Dr Sege:I think that it has to do with the general change in this generation about the acceptability of violence within the home. We are fortunately much less tolerant of screaming, yelling, and hitting within marital relationships, and I think that that same idea is extending to how we treat our children. It is a really good thing.

JAMA:What do you say to parents who defend spanking because they believe it worked on them?

Dr Sege:I always start off by saying, “I’m so glad that you’re okay.” [And then,] “We now know that there are ways to teach a child right from wrong that don’t put fear and violence into the loving relationship with the parents. So I want you to try some of those things.” Other times I ask parents, “What else did your parents do besides spank you? What else do you remember from your childhood?” And often you get a much broader, richer idea of what happened to them when they were kids.

JAMA:You can relate to the frustration of wanting your child to behave. What are some of the mental techniques that you can use to redirect that energy in a positive way?

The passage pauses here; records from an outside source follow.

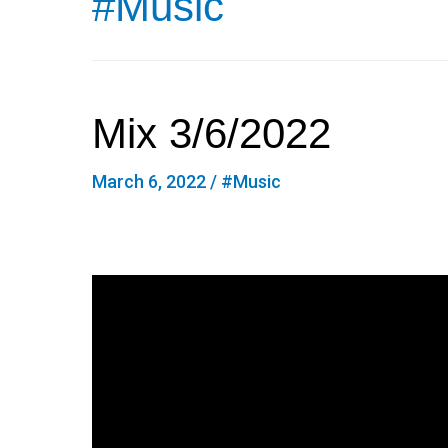
#Music
Mix 3/6/2022
March 6, 2022
/
#Music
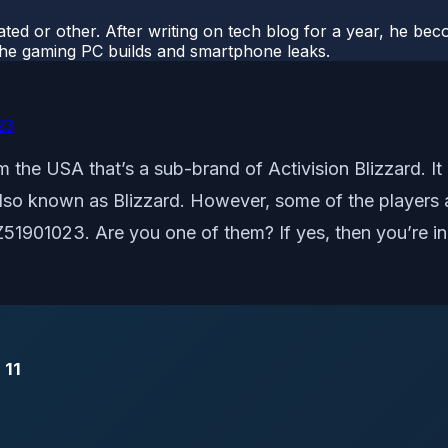
ted or other. After writing on tech blog for a year, he be
o the gaming PC builds and smartphone leaks.
23
 the USA that’s a sub-brand of Activision Blizzard. It
t also known as Blizzard. However, some of the players 
LZ51901023. Are you one of them? If yes, then you’re in
 11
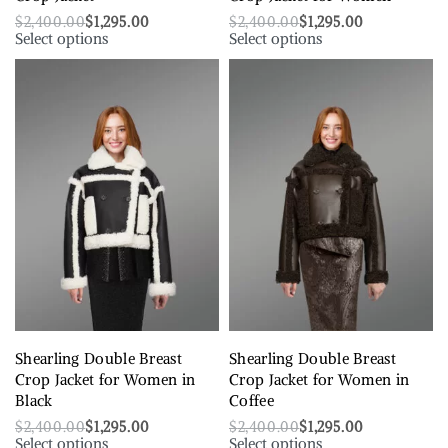
$
2,400.00
$
1,295.00
$
2,400.00
$
1,295.00
Select options
Select options
Shearling Double Breast
Shearling Double Breast
Crop Jacket for Women in
Crop Jacket for Women in
Black
Coffee
$
2,400.00
$
1,295.00
$
2,400.00
$
1,295.00
Select options
Select options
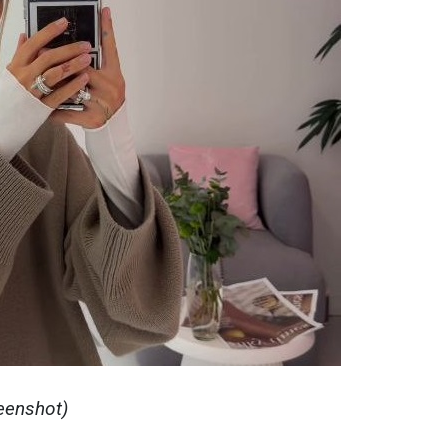
reenshot)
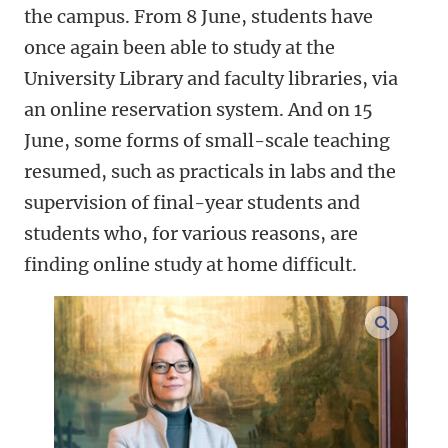
the campus. From 8 June, students have
once again been able to study at the
University Library and faculty libraries, via
an online reservation system. And on 15
June, some forms of small-scale teaching
resumed, such as practicals in labs and the
supervision of final-year students and
students who, for various reasons, are
finding online study at home difficult.
enlarge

Dr Sege:That’s a really good question. I am the proud father of three kids, and they have at times been frustrating. Kids are like that, right? One of the things about a time-out is that it also gave me a chance to have a time-out and cool down. I think that’s really important. Being able to reach out to another adult to help you when you’re feeling frustrated and angry is important as well. There’s not a parent in the world who hasn’t experienced that kind of frustration with their kids. But the important thing to remember is that, overall, children want to be good.

JAMA:For a parent who has reacted in anger and yelled and said something inappropriate or maybe slapped their kid across the face, is it appropriate to apologize?

Dr Sege:Yes. All of us are human. Sometimes no matter what we do, we’re in the moment. And it’s okay to model for a child that we feel badly and that we didn’t mean whatever it was we said or did in anger. That works okay if this is an occasional thing. If it’s a more common problem, there are parent resource centers. There are parenting classes. There are all sorts of resources for parents who really are struggling with this issue. For parents who were themselves shamed, humiliated, or spanked when they were a child and those are their prominent memories of childhood, it can be really helpful to go to a longer, more intense parenting class to help understand a whole range of different ways they can deal with the frustrations of being a parent.

Parents are a child’s first and most important teachers. And we can help parents learn to teach their children right from wrong without injecting fear and violence into the most important relationship that any of us have.